Description of the task :: Rewrite only the lines from the one containing "โทร. 053-835205 หรือ" through the one containing "yhteyttä Minnaan tai Päiviin.", both included, as a JSON list of strings with one string per line. Skip blank lines and leave out the pictures.

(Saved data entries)
********

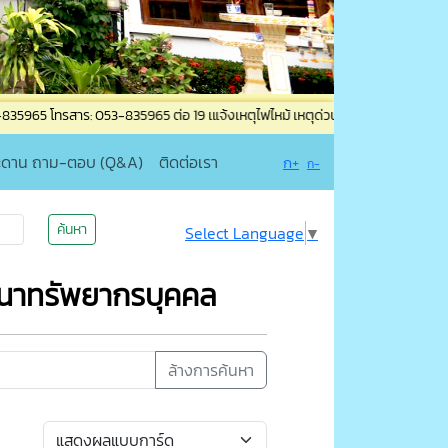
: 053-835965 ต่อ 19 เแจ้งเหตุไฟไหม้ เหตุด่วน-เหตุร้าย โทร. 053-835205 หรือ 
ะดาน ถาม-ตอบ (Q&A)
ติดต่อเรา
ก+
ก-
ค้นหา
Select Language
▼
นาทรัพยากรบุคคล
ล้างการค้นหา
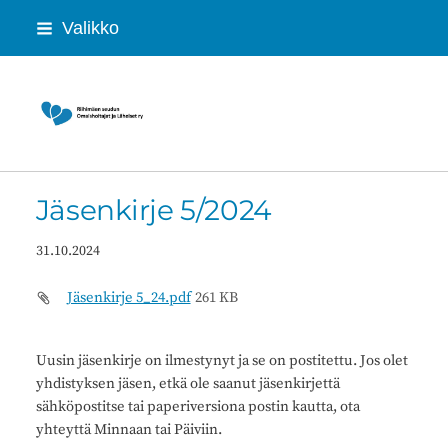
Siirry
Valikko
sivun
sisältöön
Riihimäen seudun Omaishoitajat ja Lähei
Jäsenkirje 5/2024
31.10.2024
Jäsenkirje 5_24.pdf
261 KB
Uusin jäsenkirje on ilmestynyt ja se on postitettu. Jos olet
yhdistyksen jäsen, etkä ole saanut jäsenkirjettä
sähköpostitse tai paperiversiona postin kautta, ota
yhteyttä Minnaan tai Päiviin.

********

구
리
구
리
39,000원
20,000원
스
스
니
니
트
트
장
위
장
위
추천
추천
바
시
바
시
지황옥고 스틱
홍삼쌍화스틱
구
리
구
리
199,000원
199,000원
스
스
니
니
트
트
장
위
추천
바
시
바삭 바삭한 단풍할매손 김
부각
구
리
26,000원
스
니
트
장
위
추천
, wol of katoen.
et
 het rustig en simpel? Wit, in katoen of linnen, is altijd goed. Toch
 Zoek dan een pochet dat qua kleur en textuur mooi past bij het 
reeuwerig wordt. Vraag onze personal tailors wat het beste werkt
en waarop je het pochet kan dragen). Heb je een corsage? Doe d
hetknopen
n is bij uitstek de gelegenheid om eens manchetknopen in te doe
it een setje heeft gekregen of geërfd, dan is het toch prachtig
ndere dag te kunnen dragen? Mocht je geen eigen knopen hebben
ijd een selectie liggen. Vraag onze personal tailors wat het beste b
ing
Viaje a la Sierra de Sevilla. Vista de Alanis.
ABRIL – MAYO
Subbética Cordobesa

********

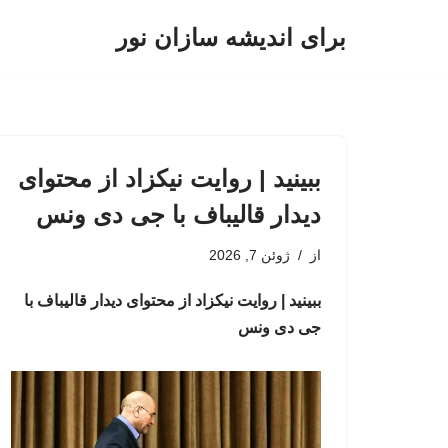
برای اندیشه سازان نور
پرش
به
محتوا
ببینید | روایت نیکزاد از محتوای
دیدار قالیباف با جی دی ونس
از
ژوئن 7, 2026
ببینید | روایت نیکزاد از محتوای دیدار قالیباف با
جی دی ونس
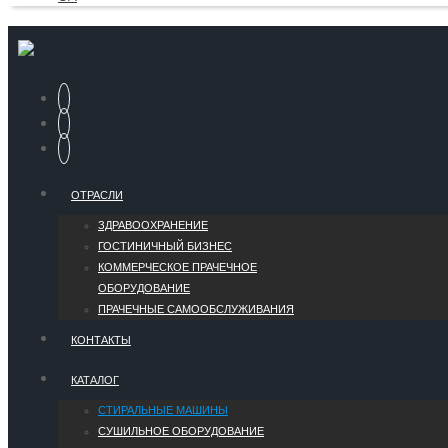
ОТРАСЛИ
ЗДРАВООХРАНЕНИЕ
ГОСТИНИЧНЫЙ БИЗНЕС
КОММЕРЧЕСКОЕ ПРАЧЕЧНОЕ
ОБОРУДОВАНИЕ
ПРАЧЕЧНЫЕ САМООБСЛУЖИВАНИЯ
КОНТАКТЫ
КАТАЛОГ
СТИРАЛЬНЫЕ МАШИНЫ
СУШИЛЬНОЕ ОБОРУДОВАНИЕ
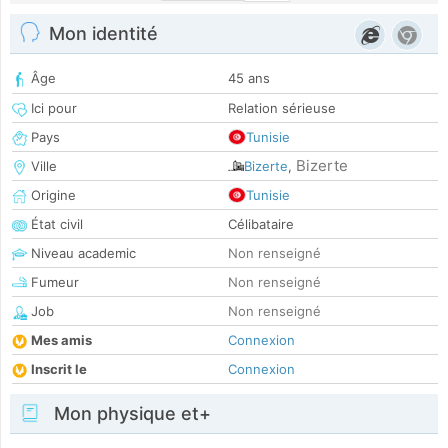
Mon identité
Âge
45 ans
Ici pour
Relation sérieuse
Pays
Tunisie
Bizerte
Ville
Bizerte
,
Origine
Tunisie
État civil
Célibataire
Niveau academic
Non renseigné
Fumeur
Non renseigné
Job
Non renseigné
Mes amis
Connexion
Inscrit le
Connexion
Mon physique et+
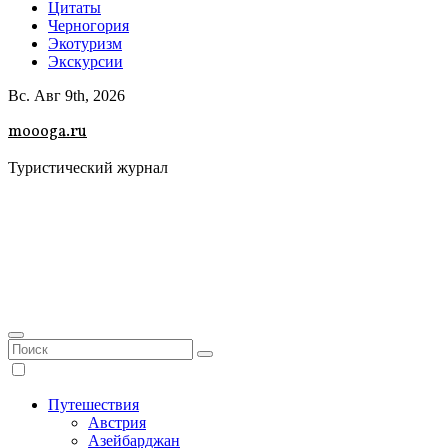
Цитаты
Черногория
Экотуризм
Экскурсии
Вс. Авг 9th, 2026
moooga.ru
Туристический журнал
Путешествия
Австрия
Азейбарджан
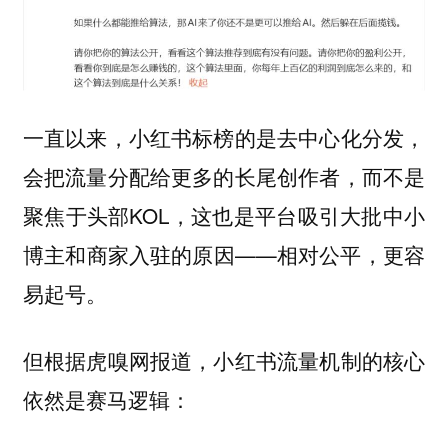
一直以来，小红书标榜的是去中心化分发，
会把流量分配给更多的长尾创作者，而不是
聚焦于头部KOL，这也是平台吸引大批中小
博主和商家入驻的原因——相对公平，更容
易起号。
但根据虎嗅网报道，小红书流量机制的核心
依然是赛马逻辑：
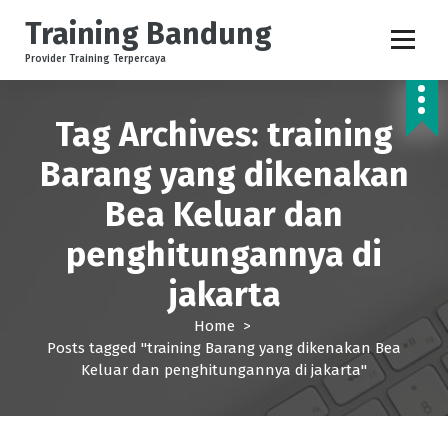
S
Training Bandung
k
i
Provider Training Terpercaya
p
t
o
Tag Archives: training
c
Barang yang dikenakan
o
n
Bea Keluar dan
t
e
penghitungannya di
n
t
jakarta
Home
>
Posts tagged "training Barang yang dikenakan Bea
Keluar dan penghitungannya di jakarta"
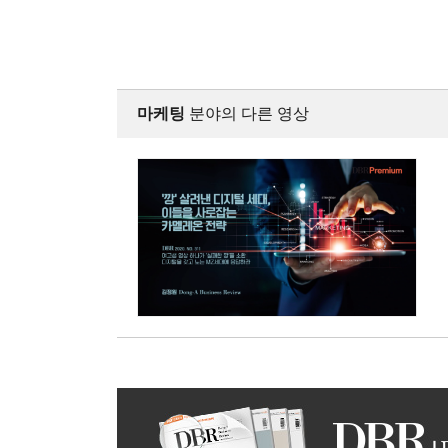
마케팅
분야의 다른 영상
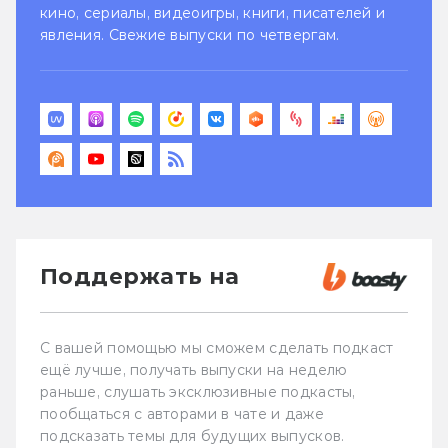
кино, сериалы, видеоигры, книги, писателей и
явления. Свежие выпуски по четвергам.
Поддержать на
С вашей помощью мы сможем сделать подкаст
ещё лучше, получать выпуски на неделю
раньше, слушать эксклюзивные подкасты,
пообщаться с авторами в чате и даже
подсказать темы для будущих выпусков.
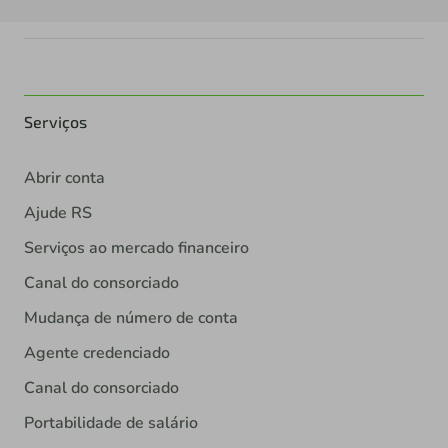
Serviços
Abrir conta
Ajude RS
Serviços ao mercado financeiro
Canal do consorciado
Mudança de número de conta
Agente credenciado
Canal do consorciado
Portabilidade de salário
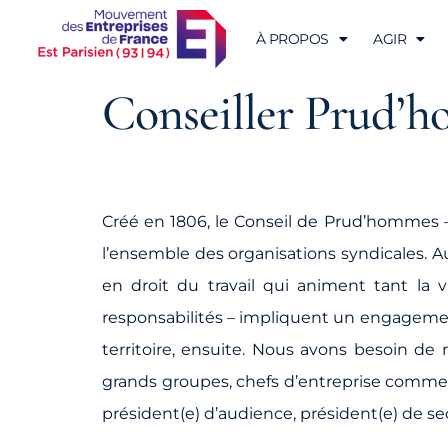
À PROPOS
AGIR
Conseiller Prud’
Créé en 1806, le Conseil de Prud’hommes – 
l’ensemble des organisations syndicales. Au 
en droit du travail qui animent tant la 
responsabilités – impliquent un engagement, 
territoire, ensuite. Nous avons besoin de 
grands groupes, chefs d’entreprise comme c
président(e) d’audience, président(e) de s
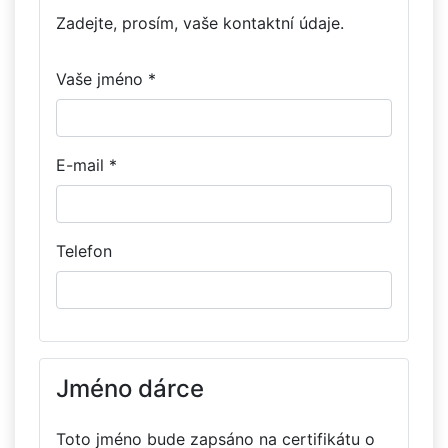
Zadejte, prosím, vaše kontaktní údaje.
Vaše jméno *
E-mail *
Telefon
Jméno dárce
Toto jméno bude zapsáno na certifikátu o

********

Written answer ::
[
  ": 053-835965 ต่อ 19 เแจ้งเหตุไฟไหม้ เหตุด่วน-เหตุร้าย โทร. 053-835205 หรือ ",
  "ะดาน ถาม-ตอบ (Q&A)",
  "ติดต่อเรา",
  "ก+",
  "ก-",
  "ค้นหา",
  "Select Language",
  "▼",
  "นาทรัพยากรบุคคล",
  "ล้างการค้นหา",
  "Siirry",
  "Valikko",
  "sivun",
  "sisältöön",
  "Riihimäen seudun Omaishoitajat ja Lähei",
  "Jäsenkirje 5/2024",
  "31.10.2024",
  "Jäsenkirje 5_24.pdf",
  "261 KB",
  "Uusin jäsenkirje on ilmestynyt ja se on postitettu. Jos olet",
  "yhdistyksen jäsen, etkä ole saanut jäsenkirjettä",
  "sähköpostitse tai paperiversiona postin kautta, ota",
  "yhteyttä Minnaan tai Päiviin."
]